You see, words are more than a passion for me; they’re an obsession.
Whereas most people will fire off a page of writing in half an hour, I can quite happily tinker away at every sentence for half a day – debating whether galvanise is a better word than empower and so forth.
In the day-to-day churn of business life, however, it’s easy to see writing as a commodity; deadlines, demands and business objectives can start to erode a B2B content marketing professional’s creativity. And you might not even realise.
I won’t bore you with the ins-and-outs of the DMA’s 5-week project, but the essential ethos was to take away all the constraints of our day jobs, and just get us to write.
A fake award entry for someone you’ve just met and have 7 minutes to interview.
A description of the taste of salt.
A 5-word caption for a famous painting.
A piece of content marketing for a famous beauty brand.
A story about a packet of chillies.
Suddenly I wasn’t worrying about word counts anymore; I was lost in the storytelling and free imagination. The seeds from which great commercial campaigns grow.

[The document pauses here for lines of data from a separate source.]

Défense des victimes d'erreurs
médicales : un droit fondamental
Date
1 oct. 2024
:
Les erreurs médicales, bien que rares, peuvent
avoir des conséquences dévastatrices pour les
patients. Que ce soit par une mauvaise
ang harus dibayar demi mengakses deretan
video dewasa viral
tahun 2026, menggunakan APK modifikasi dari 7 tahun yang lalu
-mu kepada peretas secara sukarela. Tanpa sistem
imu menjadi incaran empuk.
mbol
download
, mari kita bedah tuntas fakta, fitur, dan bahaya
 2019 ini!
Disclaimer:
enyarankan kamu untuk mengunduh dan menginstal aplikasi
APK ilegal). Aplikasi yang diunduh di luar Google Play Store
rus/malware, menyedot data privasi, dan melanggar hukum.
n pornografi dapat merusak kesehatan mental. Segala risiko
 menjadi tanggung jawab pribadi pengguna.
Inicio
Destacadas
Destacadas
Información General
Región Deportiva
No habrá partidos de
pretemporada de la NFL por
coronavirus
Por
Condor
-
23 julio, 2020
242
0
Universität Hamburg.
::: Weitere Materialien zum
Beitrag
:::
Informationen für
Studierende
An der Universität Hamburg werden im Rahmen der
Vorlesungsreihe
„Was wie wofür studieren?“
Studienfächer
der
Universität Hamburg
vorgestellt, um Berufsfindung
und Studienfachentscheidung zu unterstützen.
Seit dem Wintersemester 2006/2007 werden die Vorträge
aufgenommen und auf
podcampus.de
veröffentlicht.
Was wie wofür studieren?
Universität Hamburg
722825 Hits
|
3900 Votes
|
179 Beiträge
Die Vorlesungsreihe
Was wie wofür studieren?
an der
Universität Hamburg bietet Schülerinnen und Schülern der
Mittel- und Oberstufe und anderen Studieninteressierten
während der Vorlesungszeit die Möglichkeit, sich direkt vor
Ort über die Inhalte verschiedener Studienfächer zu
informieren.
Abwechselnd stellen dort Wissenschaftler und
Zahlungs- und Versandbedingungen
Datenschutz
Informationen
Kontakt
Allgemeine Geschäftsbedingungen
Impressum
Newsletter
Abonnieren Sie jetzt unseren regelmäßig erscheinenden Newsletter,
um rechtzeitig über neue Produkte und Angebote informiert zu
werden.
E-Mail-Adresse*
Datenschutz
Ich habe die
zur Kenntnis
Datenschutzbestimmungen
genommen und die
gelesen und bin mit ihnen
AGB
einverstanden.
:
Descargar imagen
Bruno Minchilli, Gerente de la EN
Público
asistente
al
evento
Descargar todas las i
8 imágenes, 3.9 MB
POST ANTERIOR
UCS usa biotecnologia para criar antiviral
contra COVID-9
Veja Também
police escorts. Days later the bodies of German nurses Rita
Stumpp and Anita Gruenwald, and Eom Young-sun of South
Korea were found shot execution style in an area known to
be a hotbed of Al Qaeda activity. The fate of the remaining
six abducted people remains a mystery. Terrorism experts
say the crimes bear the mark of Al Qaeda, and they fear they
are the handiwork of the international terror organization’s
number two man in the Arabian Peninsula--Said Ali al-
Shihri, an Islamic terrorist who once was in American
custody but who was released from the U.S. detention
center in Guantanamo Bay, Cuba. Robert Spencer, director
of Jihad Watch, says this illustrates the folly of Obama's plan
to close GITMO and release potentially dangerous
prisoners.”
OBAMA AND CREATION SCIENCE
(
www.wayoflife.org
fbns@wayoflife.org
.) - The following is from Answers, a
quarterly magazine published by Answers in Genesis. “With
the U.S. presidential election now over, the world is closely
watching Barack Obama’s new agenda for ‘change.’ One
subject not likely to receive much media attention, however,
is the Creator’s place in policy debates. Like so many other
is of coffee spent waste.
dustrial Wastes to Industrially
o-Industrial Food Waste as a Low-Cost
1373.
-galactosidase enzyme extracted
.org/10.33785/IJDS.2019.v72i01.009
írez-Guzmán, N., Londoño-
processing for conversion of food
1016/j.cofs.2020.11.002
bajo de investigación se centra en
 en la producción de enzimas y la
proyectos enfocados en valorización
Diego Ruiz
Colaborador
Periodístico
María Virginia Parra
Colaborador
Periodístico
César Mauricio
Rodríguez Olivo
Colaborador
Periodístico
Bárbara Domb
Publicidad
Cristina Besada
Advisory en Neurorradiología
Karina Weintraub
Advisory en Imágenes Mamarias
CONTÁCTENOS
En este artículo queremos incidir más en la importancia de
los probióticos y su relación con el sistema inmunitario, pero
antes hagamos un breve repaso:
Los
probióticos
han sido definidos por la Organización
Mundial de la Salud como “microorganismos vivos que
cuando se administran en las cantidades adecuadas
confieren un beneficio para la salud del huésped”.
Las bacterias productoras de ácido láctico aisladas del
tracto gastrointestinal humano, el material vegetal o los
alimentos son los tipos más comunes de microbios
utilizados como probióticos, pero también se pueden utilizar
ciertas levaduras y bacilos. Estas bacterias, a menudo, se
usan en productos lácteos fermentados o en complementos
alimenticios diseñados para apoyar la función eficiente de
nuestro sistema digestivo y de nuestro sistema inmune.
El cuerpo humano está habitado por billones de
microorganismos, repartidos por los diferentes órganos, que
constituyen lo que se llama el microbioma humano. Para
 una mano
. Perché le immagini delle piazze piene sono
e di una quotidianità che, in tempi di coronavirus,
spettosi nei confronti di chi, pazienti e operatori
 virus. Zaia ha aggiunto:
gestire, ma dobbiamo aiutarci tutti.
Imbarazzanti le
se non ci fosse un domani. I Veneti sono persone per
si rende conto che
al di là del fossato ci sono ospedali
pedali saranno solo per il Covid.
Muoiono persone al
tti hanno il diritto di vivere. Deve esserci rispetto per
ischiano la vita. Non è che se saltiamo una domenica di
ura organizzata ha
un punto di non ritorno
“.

We were also lucky enough to have some external inspiration along the way – from some of the most experienced copywriters currently in the business, and from unexpected sources. I particularly enjoyed the insights we received from a behavioural scientist.
After deconstructing the major elements of copywriting and content creation, we were encouraged to go back to our day jobs and bring the same fresh energy to our clients’ work.
It’s been a few weeks since that moment, and I can confidently say I’m putting the DMA’s order into practice. As far as, at least!